In his review of Charles Murray's Coming Apart, Yuval Levin ponders one thing the left and right in American have in common:
nostalgia for the roughly two decades that followed World War II. There is much to mourn in the passing of that era, to be sure: The searing experiences of the Depression and the war had united Americans as perhaps nothing had done since the American Revolution, and the war and its aftermath (with all of our global competitors having burned each other’s economies to the ground while ours alone stood strong) made possible a series of economic booms that launched into being a broad middle class unlike anything the world had ever seen. Social trust, and faith in government, reached unprecedented heights, while a liberal but generally capacious and tolerant political consensus kept the temperature of our politics unusually low (except when it came to the question of race).

The result was the America of the 1950s and early ’60s: Marriage and childbearing rates were high, religious practice was strong, employment was generally plentiful and rewarding, and crime was low. It was a time of cultural cohesion, economic dynamism, and government activism all at once, and thus a time that both liberals and conservatives can look back to with approval. This is the golden age in the background of Obama’s domestic policy speeches; it is the America lovingly recounted in the opening of Krugman’s The Conscience of a Liberal (2007)—and in strikingly similar terms, in the opening words of Coming Apart.

All these descriptions of that era are a bit selective, of course, but they are not false. This was an America unlike any that had existed before the immediate postwar years, and unlike any we can expect to see again anytime soon. The left wants to re-create that America by re-creating the activist state and the powerful labor unions that characterized it, but this stands to make economic dynamism very difficult.

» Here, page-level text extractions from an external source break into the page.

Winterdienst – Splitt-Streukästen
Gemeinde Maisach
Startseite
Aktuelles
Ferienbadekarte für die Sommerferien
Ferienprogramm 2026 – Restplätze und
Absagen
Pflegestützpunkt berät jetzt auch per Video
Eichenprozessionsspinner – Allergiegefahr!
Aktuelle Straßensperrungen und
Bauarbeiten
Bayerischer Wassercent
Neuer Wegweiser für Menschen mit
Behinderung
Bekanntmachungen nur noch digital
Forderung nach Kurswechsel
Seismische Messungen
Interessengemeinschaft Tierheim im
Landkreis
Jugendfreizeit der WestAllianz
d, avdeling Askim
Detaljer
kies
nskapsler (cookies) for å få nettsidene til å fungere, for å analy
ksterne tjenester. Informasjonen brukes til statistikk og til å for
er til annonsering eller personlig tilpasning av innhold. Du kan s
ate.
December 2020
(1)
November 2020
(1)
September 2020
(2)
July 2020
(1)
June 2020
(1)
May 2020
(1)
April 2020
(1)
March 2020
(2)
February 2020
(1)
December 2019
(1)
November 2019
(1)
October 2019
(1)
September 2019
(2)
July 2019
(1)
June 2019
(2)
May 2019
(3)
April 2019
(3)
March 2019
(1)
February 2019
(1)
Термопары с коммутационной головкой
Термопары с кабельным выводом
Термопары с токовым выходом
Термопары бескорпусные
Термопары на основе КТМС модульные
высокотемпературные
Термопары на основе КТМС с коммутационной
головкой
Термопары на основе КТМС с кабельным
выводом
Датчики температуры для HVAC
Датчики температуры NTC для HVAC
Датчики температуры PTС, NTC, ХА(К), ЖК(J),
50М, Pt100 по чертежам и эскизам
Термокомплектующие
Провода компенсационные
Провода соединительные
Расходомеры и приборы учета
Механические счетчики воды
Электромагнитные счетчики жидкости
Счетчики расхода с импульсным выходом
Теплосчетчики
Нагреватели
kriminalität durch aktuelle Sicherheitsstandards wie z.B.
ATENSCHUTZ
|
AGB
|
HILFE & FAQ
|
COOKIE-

The right wants to re-create it by re-creating the economic dynamism it achieved, but this stands to make social cohesion very difficult. Murray implicitly hopes to re-create it by recapturing its social cohesion, but acknowledges that this is no easy feat.

The fact is that the America of the immediate postwar years was made possible by an utterly unrepeatable set of circumstances, and setting out to re-create it is not a constructive objective for public policy. What we need to do, instead, is seek for ways to achieve broadly shared prosperity and cultural vitality today—to balance cohesion and dynamism in our own time, which is a time of great tension and change.
But how? As we have seen over the past 32 years, a policy of low taxes and reduced regulation only helps the top 10 percent, and it may even be one of the reasons things are so tough for the bottom half. Expanding the government's role seems politically unfeasible. And as for some sort of cultural shift, that would restore the work ethic, churchgoing, and desire for marriage among America's poor, let's just say that such things cannot be summoned into being.